Goal: In the rows below, switch "collectors" to "collected by" and leave everything else unchanged.

(Dataset items)
==*==
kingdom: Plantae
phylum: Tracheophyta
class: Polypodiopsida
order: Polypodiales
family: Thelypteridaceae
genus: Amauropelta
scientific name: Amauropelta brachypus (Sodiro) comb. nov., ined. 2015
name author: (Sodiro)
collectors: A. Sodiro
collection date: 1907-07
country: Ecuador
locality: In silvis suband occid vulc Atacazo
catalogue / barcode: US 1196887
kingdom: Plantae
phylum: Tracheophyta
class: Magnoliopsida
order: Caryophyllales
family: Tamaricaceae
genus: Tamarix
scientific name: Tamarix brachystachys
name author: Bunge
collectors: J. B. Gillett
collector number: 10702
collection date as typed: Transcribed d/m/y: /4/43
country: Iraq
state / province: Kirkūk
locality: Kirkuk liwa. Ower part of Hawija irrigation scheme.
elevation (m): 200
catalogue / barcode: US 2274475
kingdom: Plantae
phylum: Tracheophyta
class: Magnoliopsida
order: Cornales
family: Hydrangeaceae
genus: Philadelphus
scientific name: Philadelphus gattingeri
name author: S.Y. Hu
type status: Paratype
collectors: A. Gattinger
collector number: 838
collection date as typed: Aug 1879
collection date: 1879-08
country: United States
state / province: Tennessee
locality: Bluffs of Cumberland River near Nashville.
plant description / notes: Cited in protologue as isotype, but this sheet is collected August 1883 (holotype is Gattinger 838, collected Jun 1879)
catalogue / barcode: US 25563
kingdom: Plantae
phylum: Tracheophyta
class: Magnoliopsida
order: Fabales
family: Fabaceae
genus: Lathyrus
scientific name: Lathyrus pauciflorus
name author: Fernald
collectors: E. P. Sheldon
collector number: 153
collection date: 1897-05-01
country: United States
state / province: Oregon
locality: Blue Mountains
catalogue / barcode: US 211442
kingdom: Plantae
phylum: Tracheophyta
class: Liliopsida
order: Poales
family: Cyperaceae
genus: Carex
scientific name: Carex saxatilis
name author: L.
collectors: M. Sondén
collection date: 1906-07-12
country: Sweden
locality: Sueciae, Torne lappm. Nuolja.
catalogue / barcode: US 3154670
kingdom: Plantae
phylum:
==*==
Complete answer:
kingdom: Plantae
phylum: Tracheophyta
class: Polypodiopsida
order: Polypodiales
family: Thelypteridaceae
genus: Amauropelta
scientific name: Amauropelta brachypus (Sodiro) comb. nov., ined. 2015
name author: (Sodiro)
collected by: A. Sodiro
collection date: 1907-07
country: Ecuador
locality: In silvis suband occid vulc Atacazo
catalogue / barcode: US 1196887
kingdom: Plantae
phylum: Tracheophyta
class: Magnoliopsida
order: Caryophyllales
family: Tamaricaceae
genus: Tamarix
scientific name: Tamarix brachystachys
name author: Bunge
collected by: J. B. Gillett
collector number: 10702
collection date as typed: Transcribed d/m/y: /4/43
country: Iraq
state / province: Kirkūk
locality: Kirkuk liwa. Ower part of Hawija irrigation scheme.
elevation (m): 200
catalogue / barcode: US 2274475
kingdom: Plantae
phylum: Tracheophyta
class: Magnoliopsida
order: Cornales
family: Hydrangeaceae
genus: Philadelphus
scientific name: Philadelphus gattingeri
name author: S.Y. Hu
type status: Paratype
collected by: A. Gattinger
collector number: 838
collection date as typed: Aug 1879
collection date: 1879-08
country: United States
state / province: Tennessee
locality: Bluffs of Cumberland River near Nashville.
plant description / notes: Cited in protologue as isotype, but this sheet is collected August 1883 (holotype is Gattinger 838, collected Jun 1879)
catalogue / barcode: US 25563
kingdom: Plantae
phylum: Tracheophyta
class: Magnoliopsida
order: Fabales
family: Fabaceae
genus: Lathyrus
scientific name: Lathyrus pauciflorus
name author: Fernald
collected by: E. P. Sheldon
collector number: 153
collection date: 1897-05-01
country: United States
state / province: Oregon
locality: Blue Mountains
catalogue / barcode: US 211442
kingdom: Plantae
phylum: Tracheophyta
class: Liliopsida
order: Poales
family: Cyperaceae
genus: Carex
scientific name: Carex saxatilis
name author: L.
collected by: M. Sondén
collection date: 1906-07-12
country: Sweden
locality: Sueciae, Torne lappm. Nuolja.
catalogue / barcode: US 3154670
kingdom: Plantae
phylum:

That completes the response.